Thursday, 27 October 2011

My first win on the Work Programme

One in ten Londoners are now without a job; not surprising is it really, and if anything its set to get by far much worse in the months that lay ahead of us. So whilst London’s employment fell, 3.82 million Londoners are now in employment, which equates to a 34,000 quarterly fall.

The number of people out of work in Britain has hit its highest level in 17 years and youth unemployment has reached a record high as the economic slowdown continues to take its toll.

The Office for National Statistics said that 2.57 million people were out of work over the June to August period, the highest since the autumn of 1994. There were almost 1 million unemployed young people. And the number of people claiming jobseeker's allowance last month increased by 17,500 to 1.6 million in September.  

I think that it would be safe to say that London our capital city has become an unemployment black spot as almost a quarter of all working age Londoners are economically inactive – 1.3 million people.

Personally specking, I don’t think that the general situation will ever get any better as London has lost much in the way of industry that has packed up and gone elsewhere; and today it is being reported that London will lose around 27,000 financial jobs this year due to the euro zone debt crisis and economic stagnation in Britain as well as the prospects of financial regulation. London's economy has during the last 20 years experienced rapid de-industrialisation. Until the early 1960s London was still a major manufacturing centre but from then onwards manufacturing jobs disappeared very rapidly, a decline which was only partly offset by the growth of service jobs, and in particular local government.

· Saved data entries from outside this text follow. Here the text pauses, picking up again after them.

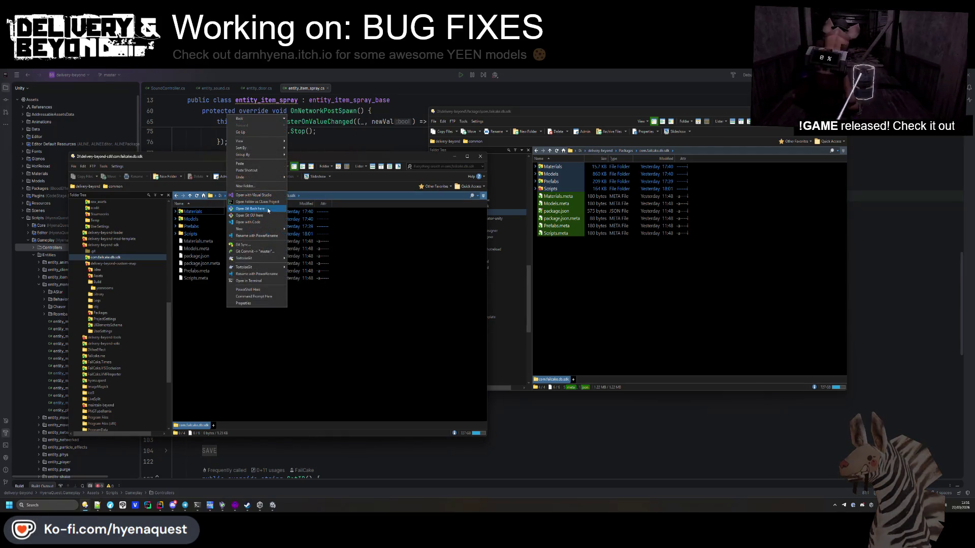
# - Commit the two SDK scripts as 'Remove steam audio support' and push to origin master
pyautogui.click(252, 251)
pyautogui.write('Remove')
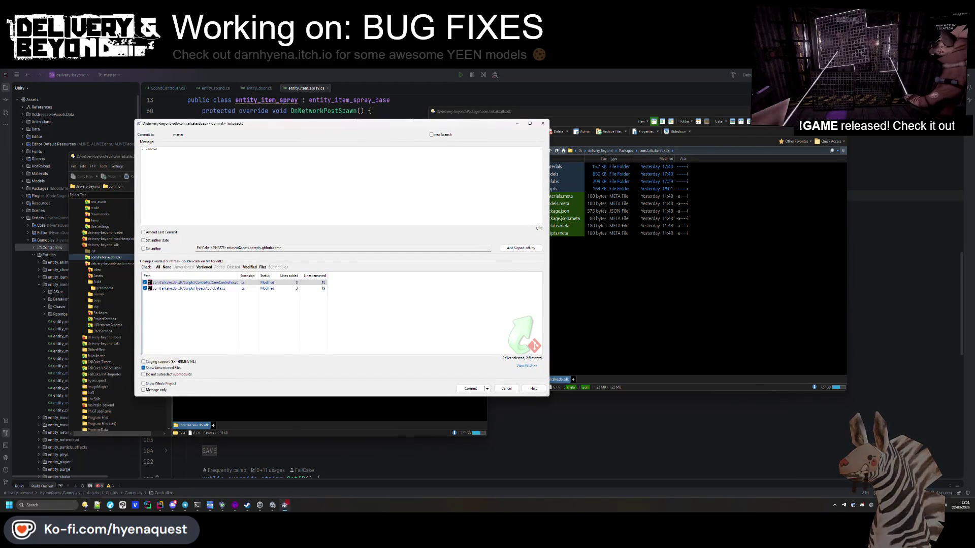
pyautogui.write('steam audio support')
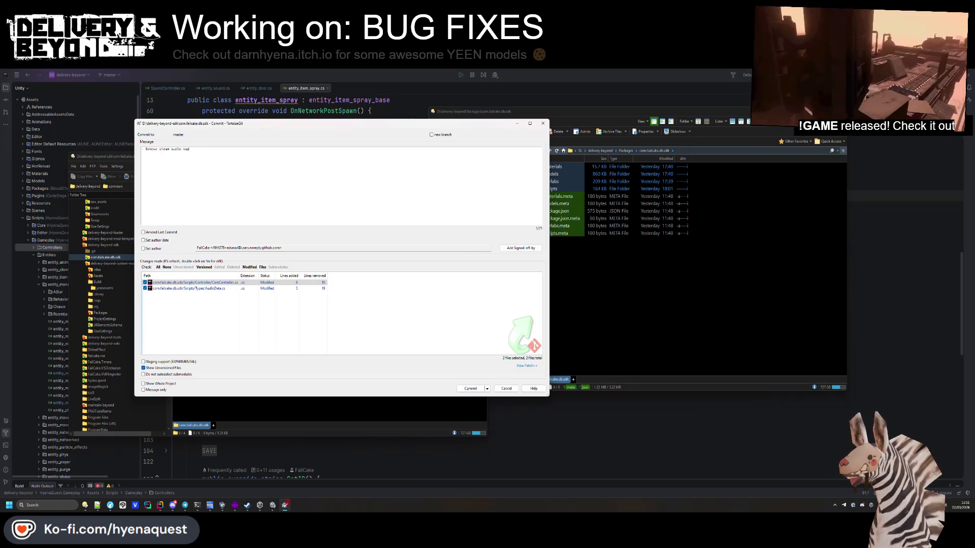
pyautogui.click(470, 388)
pyautogui.click(486, 318)
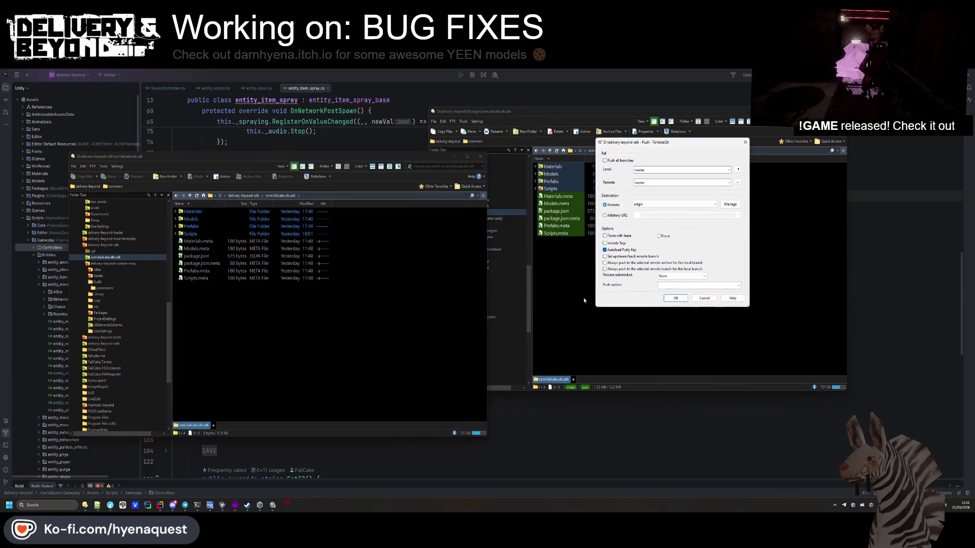
pyautogui.click(670, 300)
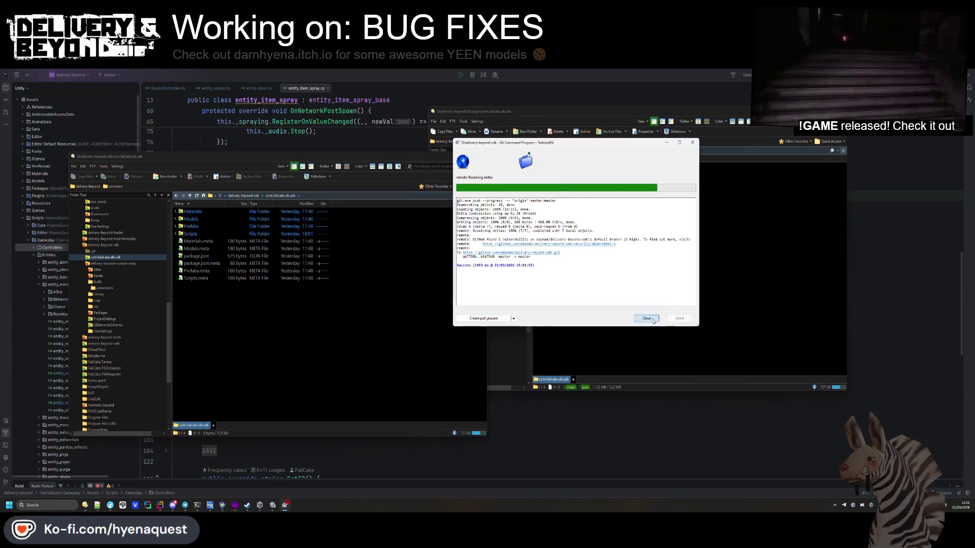
pyautogui.click(647, 318)
# - In delivery-beyond-custom-map, go to Assets > SDK and delete its Plugins folder
pyautogui.moveTo(261, 510)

Accompanying the changes in London's economic structure have been changes in its occupational structure. As manufacturing industry has declined, so have the skilled and semi-skilled, predominantly male, factory jobs which went with it.

I have to say and I have said this before on this blog Inner London is not being "Americanised": it is not on the way to becoming mainly a working-class city, a "polarised" city, or a vast ghetto for a black proletariat. The real risk for inner London is that it might well be gentrified with a vengeance, and be almost exclusively reserved for a selected higher-class stratum of our society.' Which comrades I am now going off the intended thread of this post.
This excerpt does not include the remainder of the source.